PROBLEM TO WORK ON: Images should not appear in the copy, yet every line of the listing below must be printed exactly.

(RECORDS)

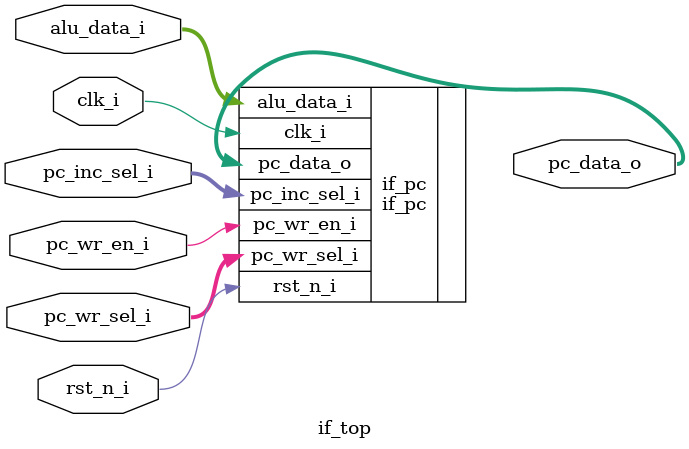
<source format=sv>
/*
 * if_top.sv
 *
 *  Created on: 2020-08-05 12:27
 *      Author: Jack Chen <redchenjs@live.com>
 */

module if_top #(
    parameter XLEN = 32
) (
    input logic clk_i,
    input logic rst_n_i,

    input logic       pc_wr_en_i,
    input logic [1:0] pc_wr_sel_i,
    input logic [1:0] pc_inc_sel_i,

    input logic [XLEN-1:0] alu_data_i,

    output logic [XLEN-1:0] pc_data_o
);

if_pc if_pc(
    .clk_i(clk_i),
    .rst_n_i(rst_n_i),

    .pc_wr_en_i(pc_wr_en_i),
    .pc_wr_sel_i(pc_wr_sel_i),
    .pc_inc_sel_i(pc_inc_sel_i),

    .alu_data_i(alu_data_i),

    .pc_data_o(pc_data_o)
);

endmodule

</source>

(End RECORDS)

EXERCISE ANSWER:
<source format=sv>
/*
 * if_top.sv
 *
 *  Created on: 2020-08-05 12:27
 *      Author: Jack Chen <redchenjs@live.com>
 */

module if_top #(
    parameter XLEN = 32
) (
    input logic clk_i,
    input logic rst_n_i,

    input logic       pc_wr_en_i,
    input logic [1:0] pc_wr_sel_i,
    input logic [1:0] pc_inc_sel_i,

    input logic [XLEN-1:0] alu_data_i,

    output logic [XLEN-1:0] pc_data_o
);

if_pc if_pc(
    .clk_i(clk_i),
    .rst_n_i(rst_n_i),

    .pc_wr_en_i(pc_wr_en_i),
    .pc_wr_sel_i(pc_wr_sel_i),
    .pc_inc_sel_i(pc_inc_sel_i),

    .alu_data_i(alu_data_i),

    .pc_data_o(pc_data_o)
);

endmodule

</source>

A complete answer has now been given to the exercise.